▶ Source text:

To examine the sensitivity of CUT-PCR method, we conducted targeted deep sequencing for each mixture with various ratios of mutant plasmids using Illumina (San Diego, CA, USA) MiSeq. Every sample was read at a sequencing depth of at least 10 000 ×. We sought to compare CUT-PCR-based deep sequencing against the conventional deep-sequencing data. For KRAS (c.35G>T) sample, mutant plasmids were originally mixed with wild-type plasmids at a ratio of 100 to 0.01%. Then, DNA target sites were amplified with PCR after being CUT-PCR-treated or not. As a result, conventional deep sequencing for missense mutations was limited to 0.1% as in a previous study.39 However, mutant DNA fragments were entirely enriched after SpCas9-based CUT-PCR treatments (Figure 3c). For the mixture that mutant plasmids were mixed at a ratio of 0.01%, CUT-PCR-treated samples showed a sixfold increase in the mutated DNA fragment frequency, relative to untreated samples. For the fold enrichment calculation, we used the value from the CUT-PCR-untreated sample as the background frequency. In addition, the mutated DNA fragment frequencies were more increased (Figure 3d) after multiple rounds of CUT-PCR, resulting in a greater fold increase (Figure 3e). These results indicate that the sensitivity of CUT-PCR-based deep sequencing is more than 0.01%. For the additional comparison with quantitative real-time PCR, it is hard to detect missense mutations among the mixtures at a ratio of 1% of mutant plasmids (Supplementary Figure 1).
We repeated the CUT-PCR procedure with other KRAS mutant plasmid mixtures as described above (Supplementary Figure 2). For the mixture that mutant plasmids were originally mixed at a ratio of 0.1%, mutant DNA fragments were significantly enriched by SpCas9-based CUT-PCR relative to untreated samples (Figure 3f). Moreover, the values of a fold increase in the mutated DNA fragment frequency were from 29.6 to 76.3 (Figure 3g). We noted that, in the case of the KRAS (c.35G>A) mutant sequence, some of the plasmids were cleaved by wild-type-specific SpCas9 as shown in Figure 2b, but the relative amount of mutant DNA fragments was strongly increased after CUT-PCR, which might indicate that wild-type DNA fragments were preferentially eliminated.

[Dataset entries]
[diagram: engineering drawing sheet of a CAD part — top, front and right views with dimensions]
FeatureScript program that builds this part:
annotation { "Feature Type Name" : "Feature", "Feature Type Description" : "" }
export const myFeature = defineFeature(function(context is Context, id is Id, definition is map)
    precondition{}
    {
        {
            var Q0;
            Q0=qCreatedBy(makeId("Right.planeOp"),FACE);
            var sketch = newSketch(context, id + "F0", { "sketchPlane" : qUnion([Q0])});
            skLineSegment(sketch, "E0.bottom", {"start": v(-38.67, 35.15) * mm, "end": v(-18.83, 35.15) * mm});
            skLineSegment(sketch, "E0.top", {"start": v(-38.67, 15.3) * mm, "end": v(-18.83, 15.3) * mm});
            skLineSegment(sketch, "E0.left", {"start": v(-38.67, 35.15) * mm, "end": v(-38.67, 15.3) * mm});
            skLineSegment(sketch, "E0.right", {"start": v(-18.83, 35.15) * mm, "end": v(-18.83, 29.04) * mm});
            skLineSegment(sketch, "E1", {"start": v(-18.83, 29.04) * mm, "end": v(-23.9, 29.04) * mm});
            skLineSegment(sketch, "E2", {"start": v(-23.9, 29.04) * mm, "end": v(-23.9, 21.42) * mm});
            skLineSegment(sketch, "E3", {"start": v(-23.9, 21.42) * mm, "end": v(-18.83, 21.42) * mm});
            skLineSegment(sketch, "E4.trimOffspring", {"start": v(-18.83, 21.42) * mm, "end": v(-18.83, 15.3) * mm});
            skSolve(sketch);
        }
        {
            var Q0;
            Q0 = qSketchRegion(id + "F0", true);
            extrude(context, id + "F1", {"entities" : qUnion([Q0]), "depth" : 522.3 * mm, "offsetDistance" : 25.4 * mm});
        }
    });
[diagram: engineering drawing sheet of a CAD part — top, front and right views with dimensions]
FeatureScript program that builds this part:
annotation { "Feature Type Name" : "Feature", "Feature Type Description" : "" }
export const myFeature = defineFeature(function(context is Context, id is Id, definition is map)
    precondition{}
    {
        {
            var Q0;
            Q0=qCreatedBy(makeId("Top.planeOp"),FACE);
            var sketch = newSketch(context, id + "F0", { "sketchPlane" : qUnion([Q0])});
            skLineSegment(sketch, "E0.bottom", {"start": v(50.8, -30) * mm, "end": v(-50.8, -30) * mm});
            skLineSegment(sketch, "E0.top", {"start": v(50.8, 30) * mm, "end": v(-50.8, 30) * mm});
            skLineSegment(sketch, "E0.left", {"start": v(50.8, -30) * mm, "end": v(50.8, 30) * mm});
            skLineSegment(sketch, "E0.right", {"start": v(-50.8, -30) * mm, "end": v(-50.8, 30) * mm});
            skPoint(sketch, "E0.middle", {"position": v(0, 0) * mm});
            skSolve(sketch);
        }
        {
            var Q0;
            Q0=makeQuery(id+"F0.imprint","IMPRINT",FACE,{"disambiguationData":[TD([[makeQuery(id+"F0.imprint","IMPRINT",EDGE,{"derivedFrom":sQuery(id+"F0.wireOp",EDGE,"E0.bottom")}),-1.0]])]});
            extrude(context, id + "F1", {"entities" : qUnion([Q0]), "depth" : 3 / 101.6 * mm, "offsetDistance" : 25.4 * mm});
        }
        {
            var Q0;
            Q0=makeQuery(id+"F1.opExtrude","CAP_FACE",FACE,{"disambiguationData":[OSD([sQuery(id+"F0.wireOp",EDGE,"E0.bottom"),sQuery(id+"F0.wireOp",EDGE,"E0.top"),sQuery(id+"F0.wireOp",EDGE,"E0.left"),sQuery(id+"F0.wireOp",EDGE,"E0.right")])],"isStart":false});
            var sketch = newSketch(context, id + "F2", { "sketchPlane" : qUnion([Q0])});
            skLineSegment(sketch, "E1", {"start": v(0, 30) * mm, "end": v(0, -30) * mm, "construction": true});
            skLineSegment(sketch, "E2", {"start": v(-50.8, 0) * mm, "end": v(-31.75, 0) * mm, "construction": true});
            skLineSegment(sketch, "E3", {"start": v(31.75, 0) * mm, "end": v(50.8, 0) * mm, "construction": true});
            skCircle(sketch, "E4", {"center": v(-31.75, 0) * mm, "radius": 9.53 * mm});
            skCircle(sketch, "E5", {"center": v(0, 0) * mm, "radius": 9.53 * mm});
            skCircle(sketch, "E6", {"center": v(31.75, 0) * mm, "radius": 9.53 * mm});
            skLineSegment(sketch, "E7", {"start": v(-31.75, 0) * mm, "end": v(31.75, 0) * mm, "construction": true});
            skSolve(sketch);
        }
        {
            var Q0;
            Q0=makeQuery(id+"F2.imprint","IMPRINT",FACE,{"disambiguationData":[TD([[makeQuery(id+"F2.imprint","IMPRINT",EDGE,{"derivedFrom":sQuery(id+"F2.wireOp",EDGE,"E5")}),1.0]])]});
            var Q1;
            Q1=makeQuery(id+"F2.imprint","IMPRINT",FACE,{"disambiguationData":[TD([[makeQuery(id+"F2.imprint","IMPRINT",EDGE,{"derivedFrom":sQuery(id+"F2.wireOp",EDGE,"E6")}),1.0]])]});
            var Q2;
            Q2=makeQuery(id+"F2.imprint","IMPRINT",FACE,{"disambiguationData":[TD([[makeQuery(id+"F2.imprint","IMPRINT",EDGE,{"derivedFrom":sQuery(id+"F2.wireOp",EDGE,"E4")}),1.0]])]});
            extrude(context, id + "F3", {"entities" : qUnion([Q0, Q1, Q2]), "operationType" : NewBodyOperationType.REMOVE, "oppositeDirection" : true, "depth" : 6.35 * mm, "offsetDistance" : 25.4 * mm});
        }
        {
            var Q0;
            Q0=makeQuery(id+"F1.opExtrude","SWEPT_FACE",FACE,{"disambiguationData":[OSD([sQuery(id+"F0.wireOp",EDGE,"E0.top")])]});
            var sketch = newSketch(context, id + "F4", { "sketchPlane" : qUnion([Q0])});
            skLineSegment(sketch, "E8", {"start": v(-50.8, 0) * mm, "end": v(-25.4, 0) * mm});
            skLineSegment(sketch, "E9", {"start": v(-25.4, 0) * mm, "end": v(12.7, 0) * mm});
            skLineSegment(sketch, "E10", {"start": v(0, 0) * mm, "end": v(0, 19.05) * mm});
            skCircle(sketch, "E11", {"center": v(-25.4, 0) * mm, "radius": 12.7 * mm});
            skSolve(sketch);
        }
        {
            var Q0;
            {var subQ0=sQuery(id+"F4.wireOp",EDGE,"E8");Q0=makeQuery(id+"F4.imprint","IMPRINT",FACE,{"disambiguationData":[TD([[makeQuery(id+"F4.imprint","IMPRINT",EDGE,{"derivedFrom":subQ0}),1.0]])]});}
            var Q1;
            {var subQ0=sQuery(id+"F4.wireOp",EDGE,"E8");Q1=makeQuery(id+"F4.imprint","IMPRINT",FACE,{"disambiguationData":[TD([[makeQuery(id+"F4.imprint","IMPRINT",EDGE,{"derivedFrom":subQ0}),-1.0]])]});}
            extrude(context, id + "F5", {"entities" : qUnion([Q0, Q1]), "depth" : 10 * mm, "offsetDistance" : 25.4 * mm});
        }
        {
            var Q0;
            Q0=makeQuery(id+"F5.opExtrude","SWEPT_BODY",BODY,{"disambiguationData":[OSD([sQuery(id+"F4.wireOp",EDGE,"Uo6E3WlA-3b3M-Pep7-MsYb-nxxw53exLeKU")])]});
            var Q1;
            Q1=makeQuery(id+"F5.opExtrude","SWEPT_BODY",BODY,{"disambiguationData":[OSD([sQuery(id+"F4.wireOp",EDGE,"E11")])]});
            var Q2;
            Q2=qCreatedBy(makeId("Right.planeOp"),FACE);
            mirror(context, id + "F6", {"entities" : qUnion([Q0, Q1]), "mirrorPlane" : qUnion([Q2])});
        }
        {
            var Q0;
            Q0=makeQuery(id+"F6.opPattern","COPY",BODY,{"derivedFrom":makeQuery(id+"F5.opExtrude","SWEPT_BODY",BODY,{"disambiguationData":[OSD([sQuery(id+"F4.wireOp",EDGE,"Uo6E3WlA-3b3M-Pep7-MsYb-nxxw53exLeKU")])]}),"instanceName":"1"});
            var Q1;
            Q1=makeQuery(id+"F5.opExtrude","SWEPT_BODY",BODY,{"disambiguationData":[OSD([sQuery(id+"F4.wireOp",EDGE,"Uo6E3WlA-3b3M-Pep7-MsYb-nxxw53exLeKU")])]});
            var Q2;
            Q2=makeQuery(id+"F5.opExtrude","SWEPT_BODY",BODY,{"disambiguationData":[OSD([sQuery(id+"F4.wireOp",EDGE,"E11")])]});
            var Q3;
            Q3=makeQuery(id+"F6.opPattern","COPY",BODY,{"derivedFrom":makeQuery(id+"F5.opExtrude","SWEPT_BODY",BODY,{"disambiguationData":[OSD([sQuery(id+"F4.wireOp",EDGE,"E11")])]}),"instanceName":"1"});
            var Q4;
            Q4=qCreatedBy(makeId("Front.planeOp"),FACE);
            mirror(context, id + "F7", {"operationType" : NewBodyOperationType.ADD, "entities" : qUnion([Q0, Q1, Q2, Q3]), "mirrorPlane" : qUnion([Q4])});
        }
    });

▶ Problem requirements:
Pick up the passage on CUT-PCR deep sequencing of KRAS mutant plasmid mixtures and continue it from its last sentence. This data was taken from a separate source.

▶ Answer space:
We further tested whether CUT-PCR enrich mutant DNA for different target sites and different CRISPR types. For the GNAQ (c.626A>T) mutant and wild-type plasmid mixture, we verified that FnCpf1 would cleave the wild-type DNA fragment selectively and sufficiently (Supplementary Figure 3). In line with SpCas9-based CUT-PCR, we determined that a mixture treated with FnCpf1-based CUT-PCR showed a 27-fold increase in the mutant fragment frequency as compared with untreated samples when GNAQ mutant and wild-type plasmids were originally mixed at a ratio of 0.1% (Figures 3h and i). To test whether CUT-PCR could be used more generally, we applied the process to other oncogenes. We used FnCpf1-based CUT-PCR with CTNNB1 containing a substitution mutation (Supplementary Figure 4) and SpCas9-based CUT-PCR with EGFR containing a deletion (Supplementary Figure 5). We also found that one cycle of CUT-PCR efficiently enriched mutant DNA fragments as in the above results.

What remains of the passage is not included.